** Dataset entries **
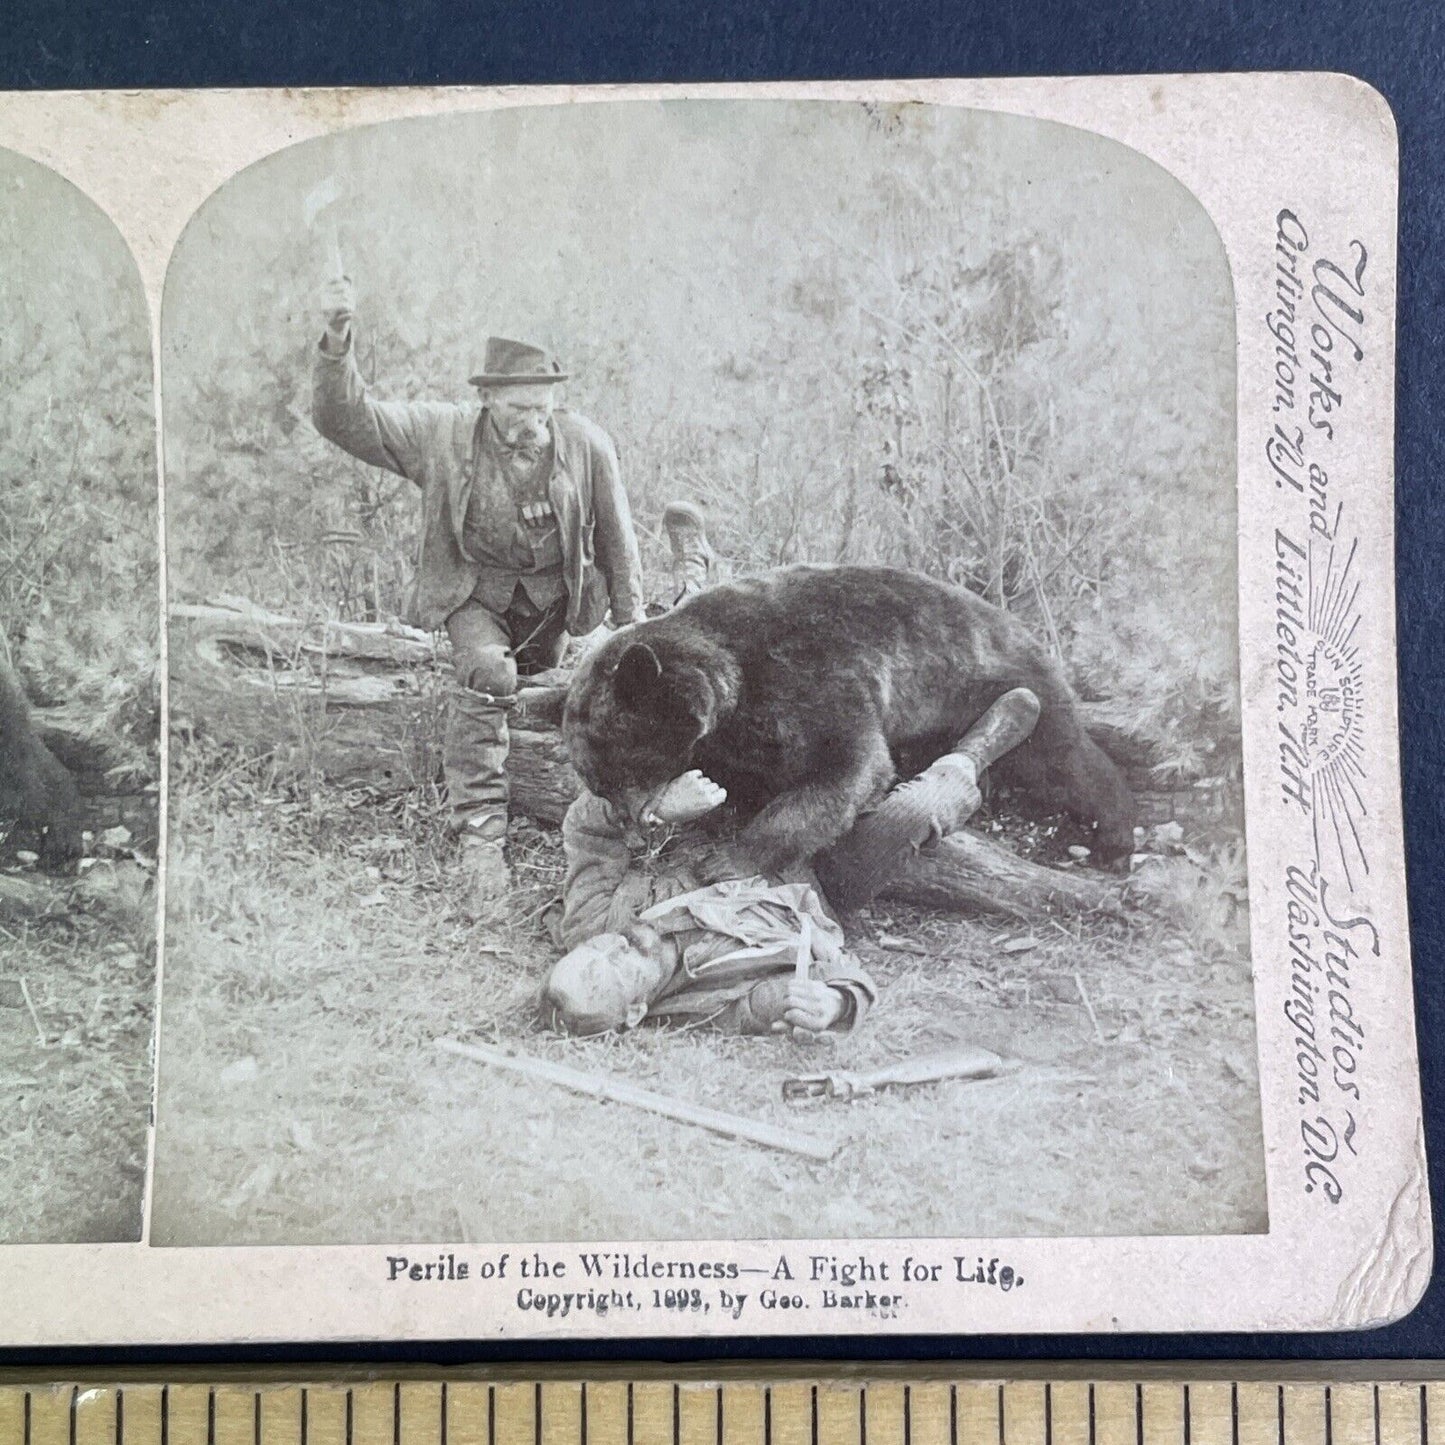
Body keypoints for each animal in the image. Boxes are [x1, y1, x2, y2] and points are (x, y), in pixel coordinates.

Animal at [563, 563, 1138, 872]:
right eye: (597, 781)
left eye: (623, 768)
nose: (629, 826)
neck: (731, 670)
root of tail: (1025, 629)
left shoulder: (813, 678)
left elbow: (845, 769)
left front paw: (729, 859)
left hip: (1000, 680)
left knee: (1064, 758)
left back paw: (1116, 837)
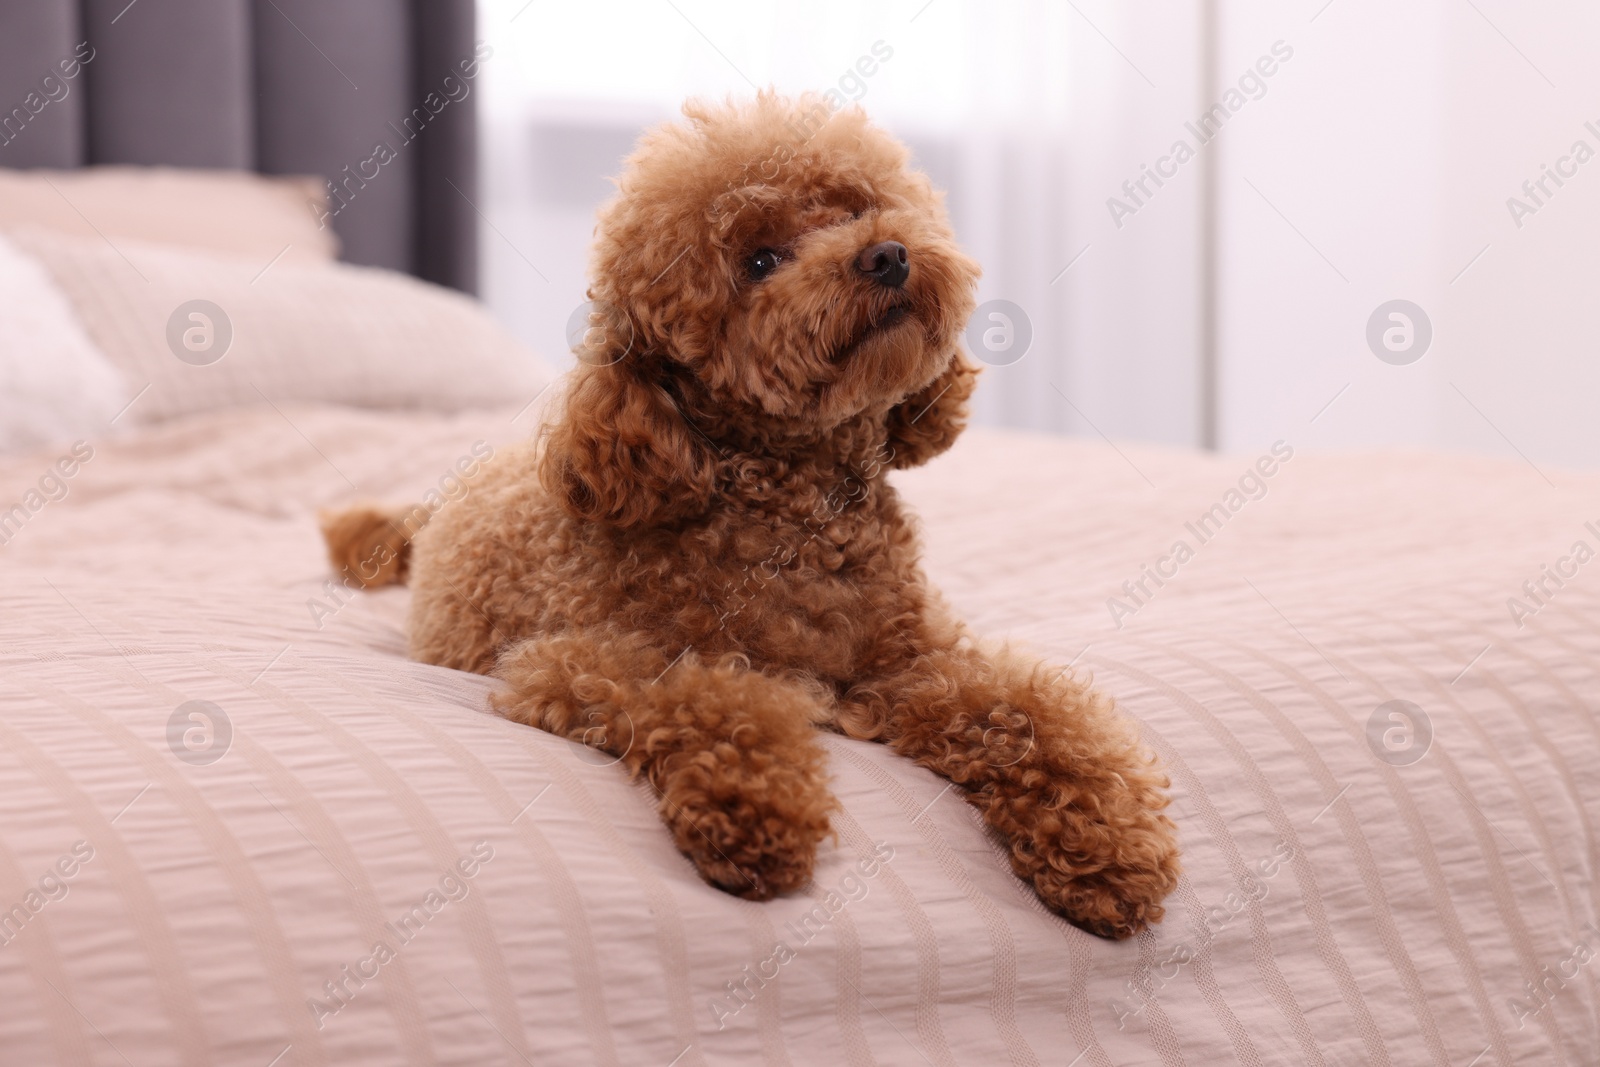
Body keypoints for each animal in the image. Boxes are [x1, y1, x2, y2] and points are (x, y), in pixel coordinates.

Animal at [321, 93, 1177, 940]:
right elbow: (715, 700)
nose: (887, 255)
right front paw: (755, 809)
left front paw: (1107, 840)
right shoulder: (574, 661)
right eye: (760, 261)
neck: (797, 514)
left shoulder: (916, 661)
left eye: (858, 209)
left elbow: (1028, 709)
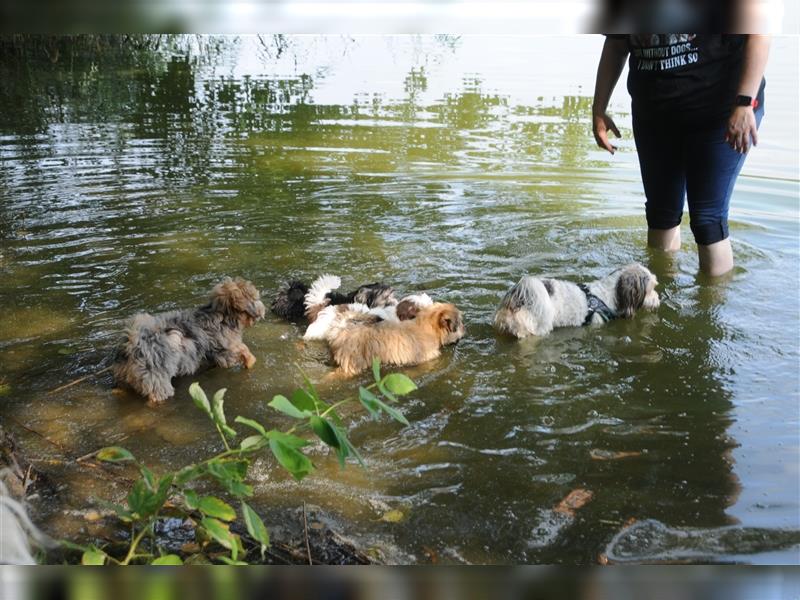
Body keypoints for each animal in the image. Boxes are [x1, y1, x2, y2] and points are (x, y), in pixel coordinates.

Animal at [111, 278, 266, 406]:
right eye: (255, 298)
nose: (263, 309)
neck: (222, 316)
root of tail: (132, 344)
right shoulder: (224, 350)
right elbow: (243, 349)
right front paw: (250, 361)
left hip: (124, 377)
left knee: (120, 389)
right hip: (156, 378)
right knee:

** What is required **
The response consists of the data above printed line for line, with no pictures.

** Reply **
Body keypoints for each animal in the image. Boxes are [x1, y1, x2, y2] and points are (x, y), in pixel coordinates.

Animal at [563, 563, 1138, 872]:
right eye: (597, 781)
left eye: (623, 768)
nose: (629, 826)
neck: (731, 670)
root of tail: (1025, 629)
left shoulder: (813, 678)
left elbow: (845, 769)
left front paw: (729, 859)
left hip: (1000, 680)
left knee: (1064, 758)
left back paw: (1116, 837)
Body keypoints for each animal in the image. Boxes are [x1, y1, x2, y2] and points are (x, y), in pixel coordinates.

Animal at [321, 93, 1177, 940]:
right elbow: (715, 700)
nose: (887, 255)
right front paw: (755, 809)
left front paw: (1107, 840)
right shoulder: (574, 661)
right eye: (760, 261)
neck: (797, 514)
left shoulder: (916, 661)
left eye: (858, 209)
left elbow: (1028, 709)
Body keypoints for each animal in the image. Boxes are [x1, y1, x2, y2] and points are (x, y), in pixel coordinates.

Animal at [111, 278, 266, 406]:
right eye: (255, 298)
nose: (263, 309)
neck: (222, 316)
root of tail: (132, 344)
right shoulder: (224, 350)
right elbow: (243, 349)
right front paw: (250, 361)
left hip: (124, 377)
left knee: (120, 389)
right hip: (156, 378)
right knee:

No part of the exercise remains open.